Introduction to Statistical Methods for the Life and Health Science

Department of Statistics

## Instructor: Ivo Dinov

Homework 5
Due Date: Wednesday, Nov. 14, 2007
Turn in your papers in class, before class starts

Please, submit your homework right after lecture on the due date. See the HW submission rules. On the front page include the following header.
• (HW_5) Do these problems on pages 185-218, Samuels & Witmer's text Statistics for the Life Sciences, Prentice Hall (2003)
• 6.4A zoologist measured tail length in 86 individuals, all in the one-year age group, of the deermouse Peromyscus.  The mean length was 60.43 mm and the standard deviation was 3.06 mm. This table represents the frequency distribution of the data:
• Calculate the standard error of the mean.
• Construct a Histogram of the data using SOCR Charts. Let y-, SD and SE denote the sample average, sample standard deviation and standard error of the mean. Mark the intervals y- +/- SD and y- +/- SE.
 Tail Length Number of Deermice 52-53 1 54-55 3 56-57 11 58-59 18 60-61 21 62-63 20 64-65 9 66-67 2 68-69 1 Total 86

• 6.12: Six healthy three-year-old female Suffolk sheep were injected with the antibiotic Gentamicin at a dosage of 10 mg/kg body weight. Their blood serum concentrations (μg/mLi) of Gentamicin 1.5 hours after injection were as follows: 33  26   34   31   23   25. For these data, the mean is 28.7 and the standard deviation is 4.6.
• Construct a 95% confidence interval for the population mean
• Define in words the population mean that you estimated above. (See Example 6.1 in the textbook.)
• Is it typical for the 95% confidence interval constructed in the first part to nearly contain all of the observations?
• 6.16: Human beta-endorphin (HBE) is a hormone secreted by the pituitary gland under conditions of stress.
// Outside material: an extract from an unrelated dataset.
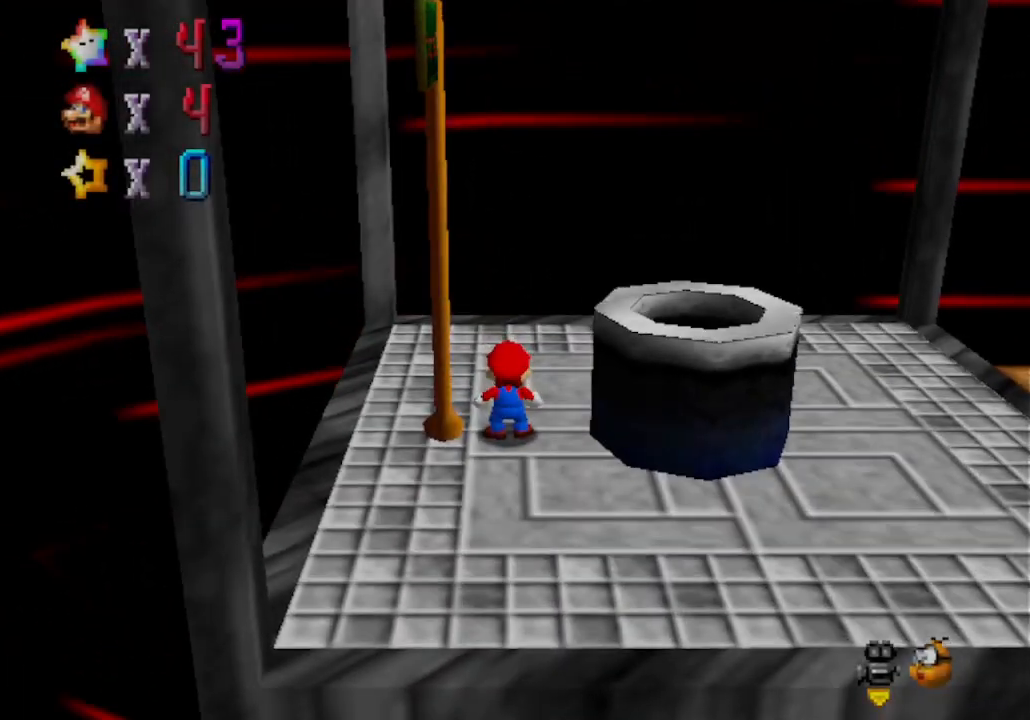
{"buttons": [], "left_stick": "up-left", "events": [[33, "C_LEFT", "down"], [33, "left_stick", "right"], [83, "C_DOWN", "down"], [200, "C_DOWN", "up"], [200, "C_LEFT", "up"], [200, "left_stick", "up"], [317, "C_DOWN", "down"], [317, "C_LEFT", "down"], [317, "left_stick", "up-left"], [483, "C_DOWN", "up"], [483, "C_LEFT", "up"]]}
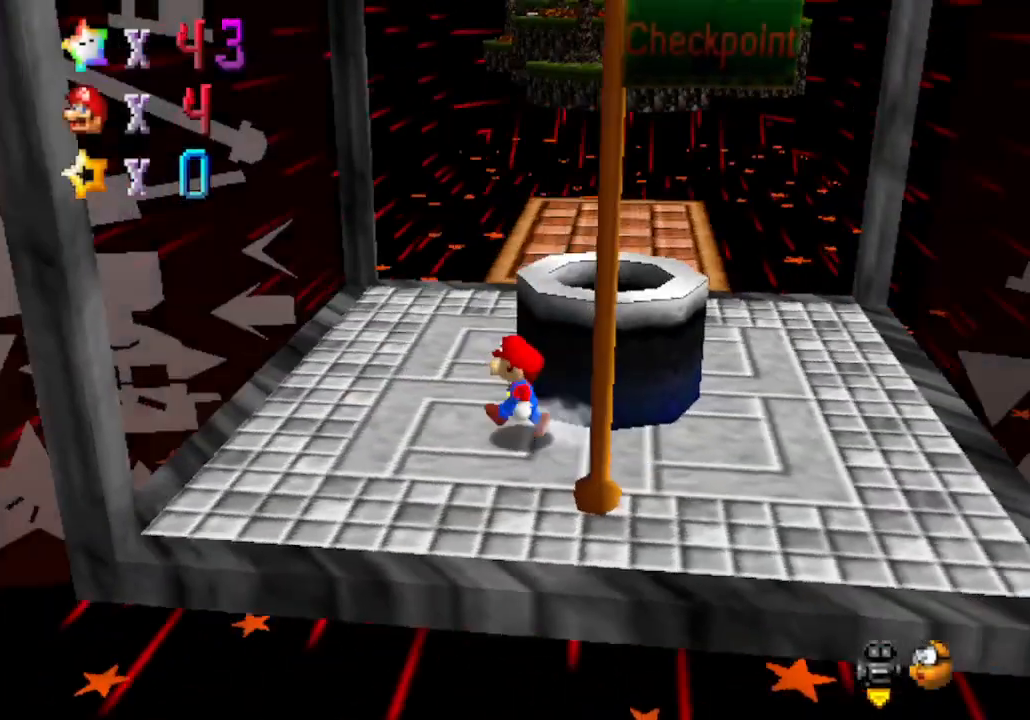
{"buttons": ["A"], "left_stick": "up", "events": [[267, "left_stick", "up"], [483, "A", "down"]]}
A researcher conducted a study to investigate whether a program of regular exercise might affect the resting (unstressed) concentration of HBE in the blood. He measured blood HBE levels, in January and again in May, in ten participants in a physical fitness program. The results were as shown in the table.
 HBE Level (pg/mLi) Participant January May Difference 1 42 22 20 2 47 29 18 3 37 9 28 4 9 9 0 5 33 26 7 6 70 36 34 7 54 38 16 8 27 32 -5 9 41 33 8 10 18 14 4 Mean 37.8 24.8 13.0 SD 17.6 10.9 12.4
• Conduct a 95% confidence interval for the population mean difference in HBE levels between January (unstressed level) and May (HBE level possibly perturbed by exercise). (Hint: You need to use only the values in the right-hand column and your Ho will be μ=0.)
• Interpret the confidence interval from the first part - that is explain what the confidence interval tells you about the HBE levels (see examples 6.9 and 6.10 in the textbook.)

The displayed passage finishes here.